--- START ---

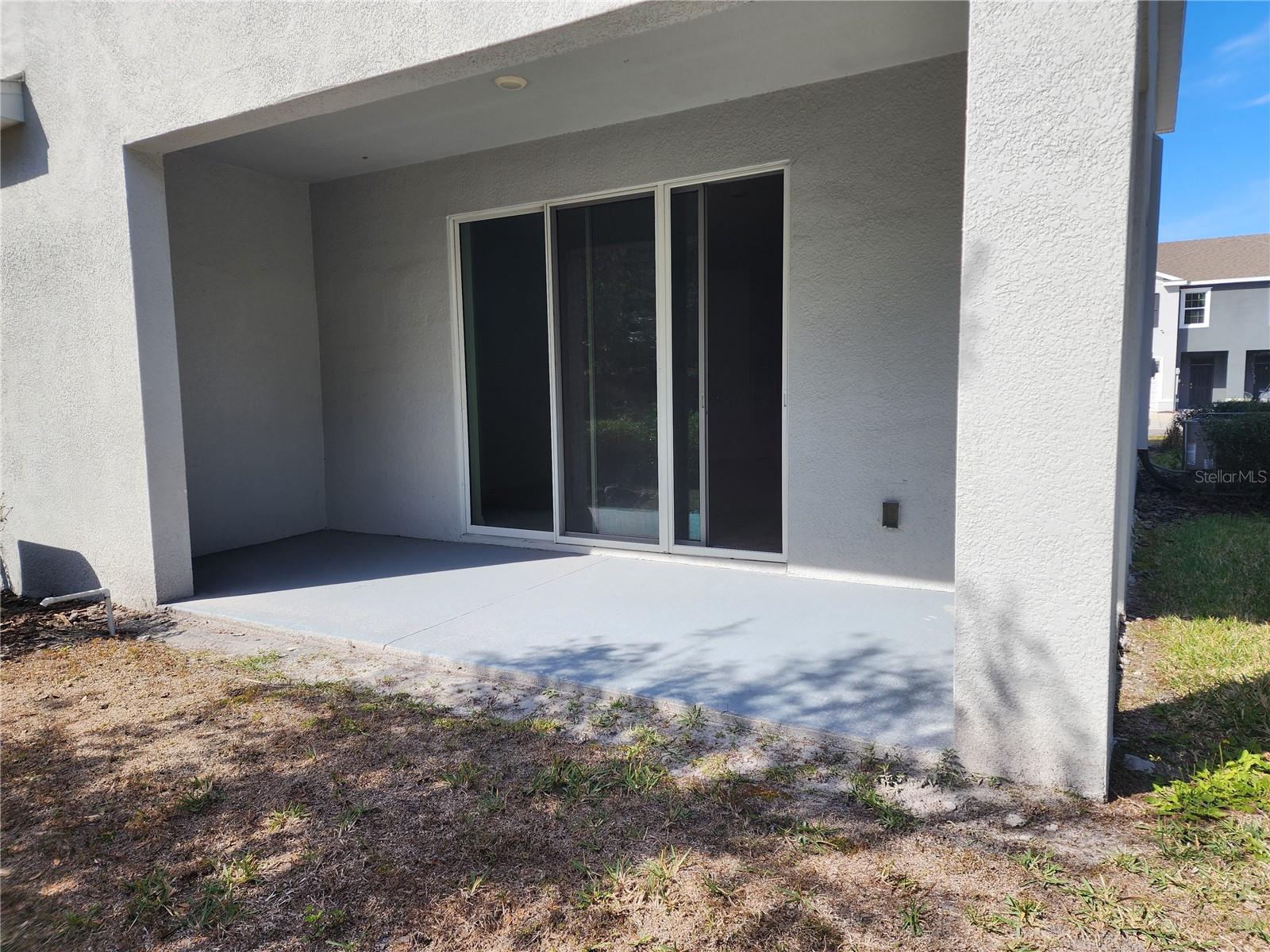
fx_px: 844
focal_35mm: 23
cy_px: 476
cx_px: 635
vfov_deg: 58.9
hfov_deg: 73.9
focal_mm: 6.4
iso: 12
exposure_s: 1/650
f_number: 1.8
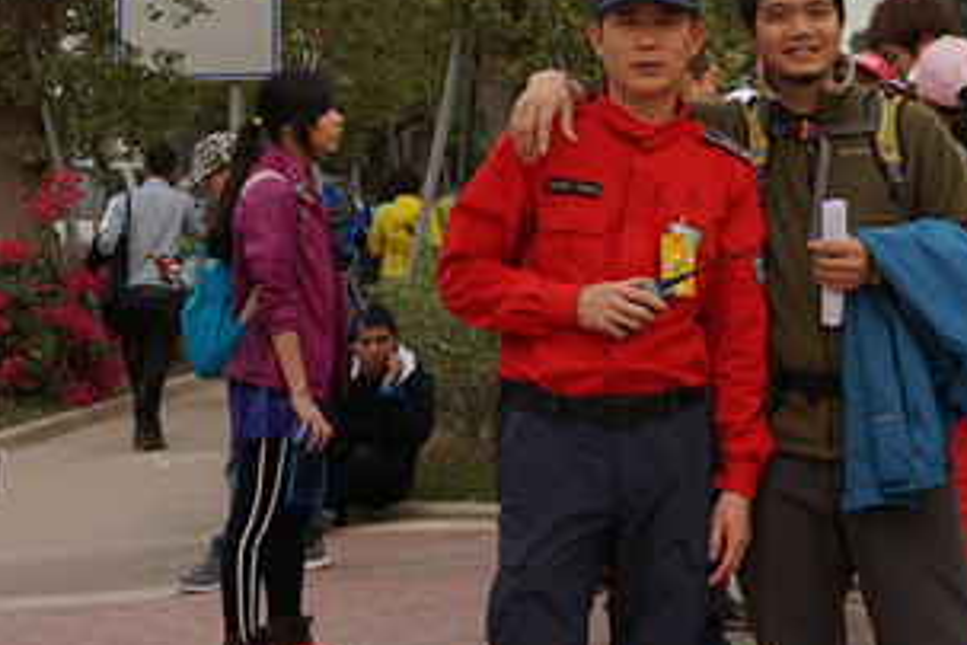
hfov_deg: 22.9
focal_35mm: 87
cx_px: 838
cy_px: 54
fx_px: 2337
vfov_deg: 15.5
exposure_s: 1/200
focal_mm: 22
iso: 100
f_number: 5.6
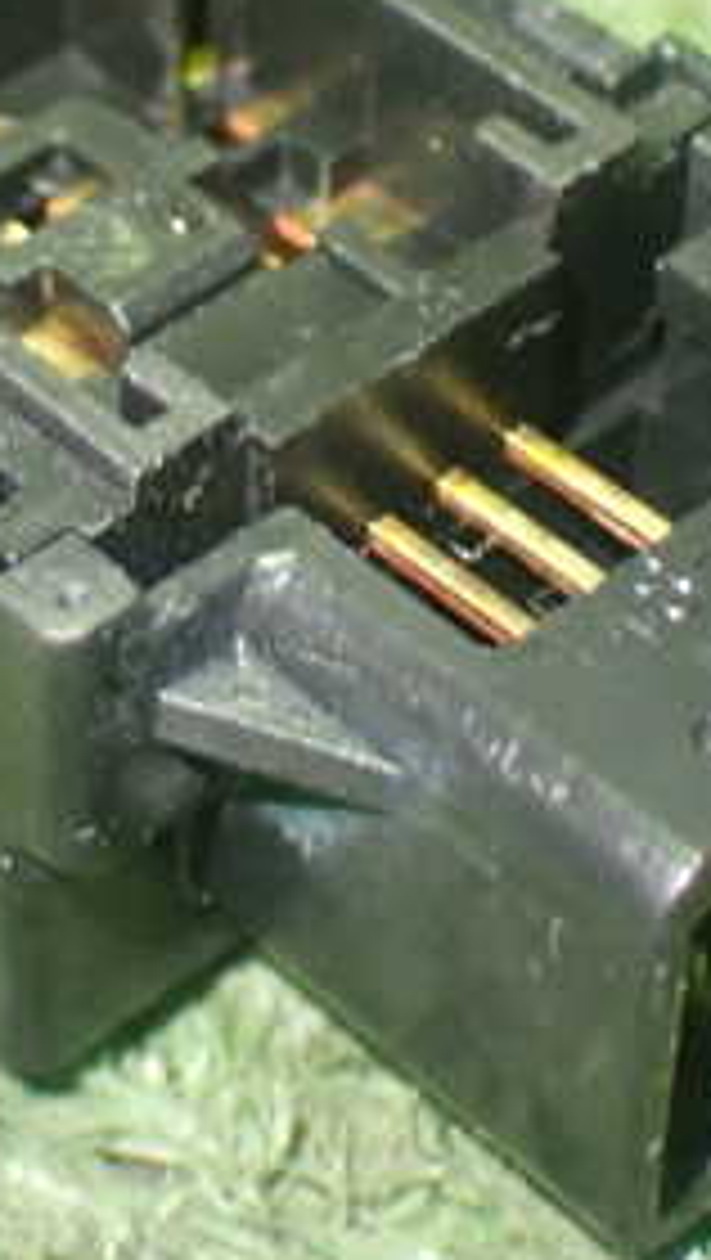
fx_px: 4213
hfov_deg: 9.6
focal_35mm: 126
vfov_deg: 17.0
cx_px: 148
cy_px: 382
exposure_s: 1/15
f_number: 3.3
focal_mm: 9.65
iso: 800
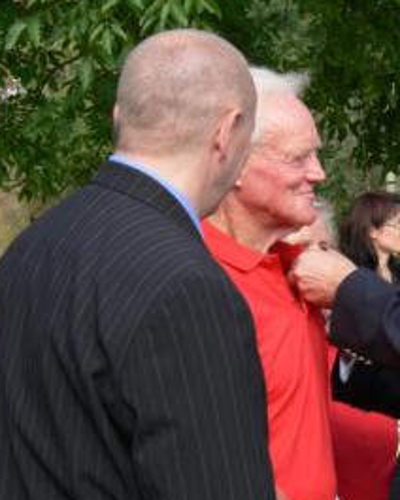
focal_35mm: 131
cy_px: 290
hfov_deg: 11.7
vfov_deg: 14.7
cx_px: 389
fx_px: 1939
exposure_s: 1/100
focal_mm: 15
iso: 80
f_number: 5.6
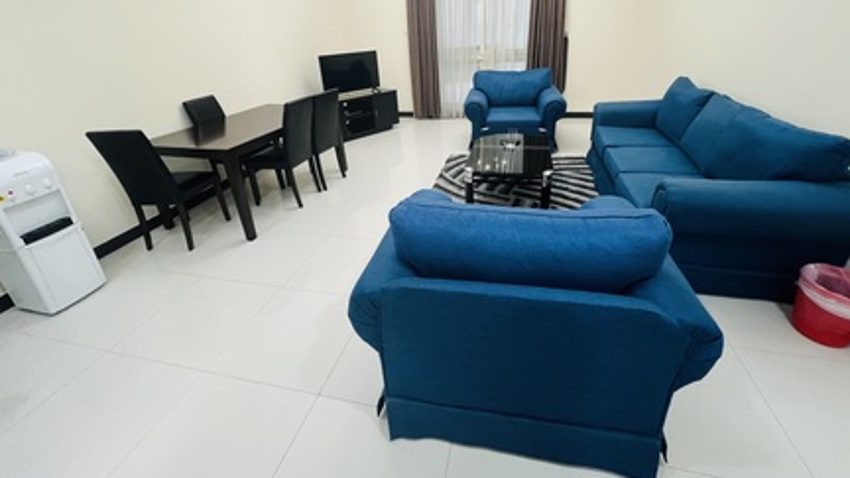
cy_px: 172
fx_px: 338
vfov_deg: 69.1
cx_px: 434
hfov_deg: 103.0
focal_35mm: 15
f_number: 1.8
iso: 400
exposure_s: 1/50
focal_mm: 1.57
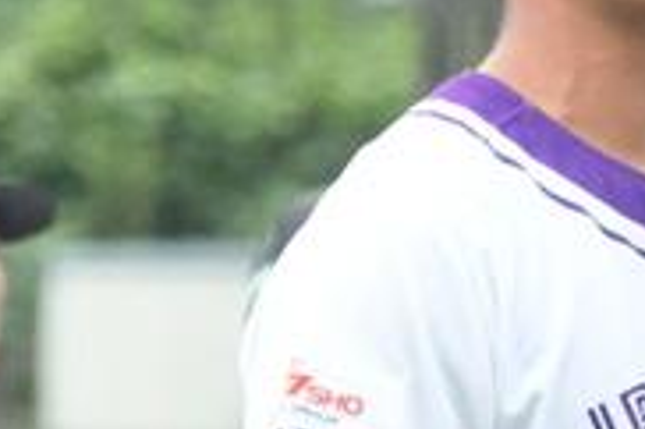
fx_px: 30305
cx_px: 702
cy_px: -131
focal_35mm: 1693
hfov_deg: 1.2
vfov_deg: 0.8
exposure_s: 1/1000
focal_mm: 270
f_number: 16
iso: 20000
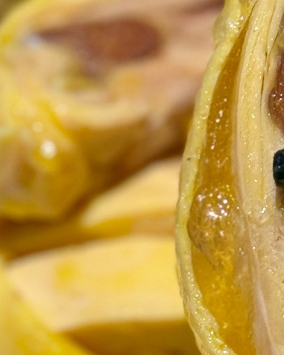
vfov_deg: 11.7
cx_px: 307
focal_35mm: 165
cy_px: 226
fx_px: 1734
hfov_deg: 9.3
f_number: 1.78
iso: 50
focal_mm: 6.86
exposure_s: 1/100
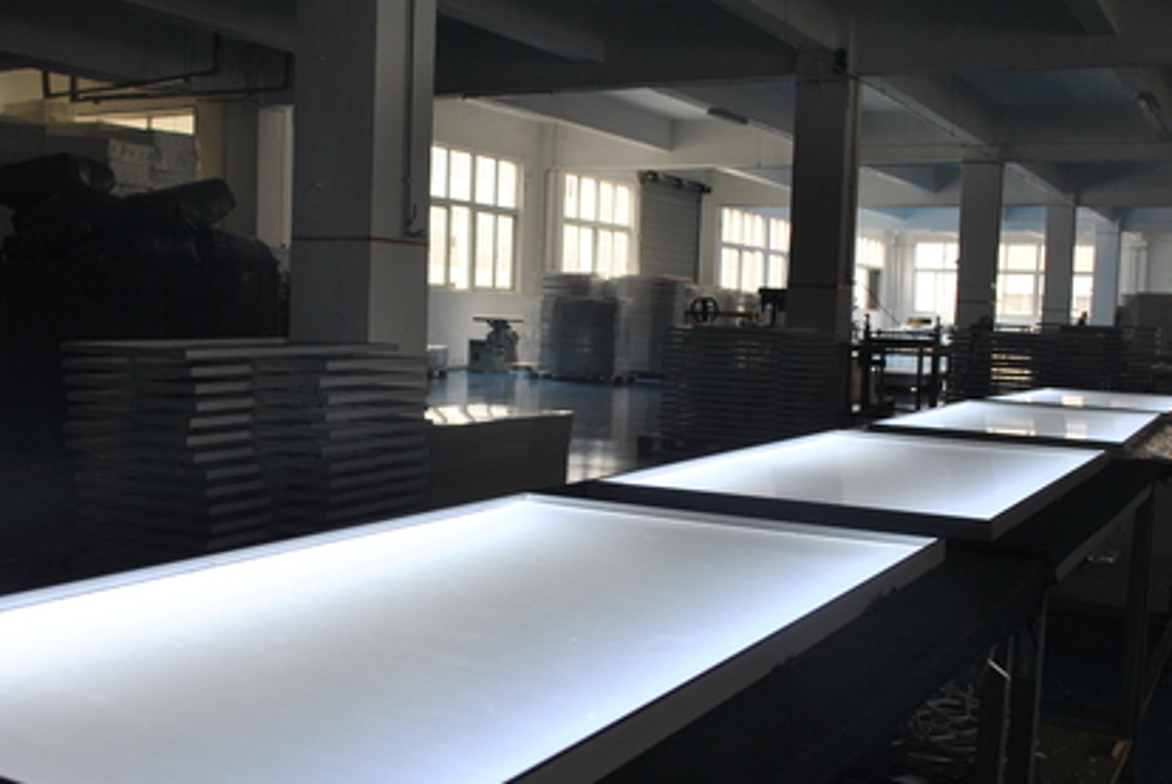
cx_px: 532
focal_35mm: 39
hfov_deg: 49.4
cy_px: 422
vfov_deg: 34.3
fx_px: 1271
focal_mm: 18
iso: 200
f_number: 5.6
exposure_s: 1/125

--- END ---

All that belongs in the answer is the lines from the line with "fx_px: 1734" through the closing line of the entries, inclusive, transcribed exactly and free of pictures.

fx_px: 1734
hfov_deg: 9.3
f_number: 1.78
iso: 50
focal_mm: 6.86
exposure_s: 1/100
cx_px: 532
focal_35mm: 39
hfov_deg: 49.4
cy_px: 422
vfov_deg: 34.3
fx_px: 1271
focal_mm: 18
iso: 200
f_number: 5.6
exposure_s: 1/125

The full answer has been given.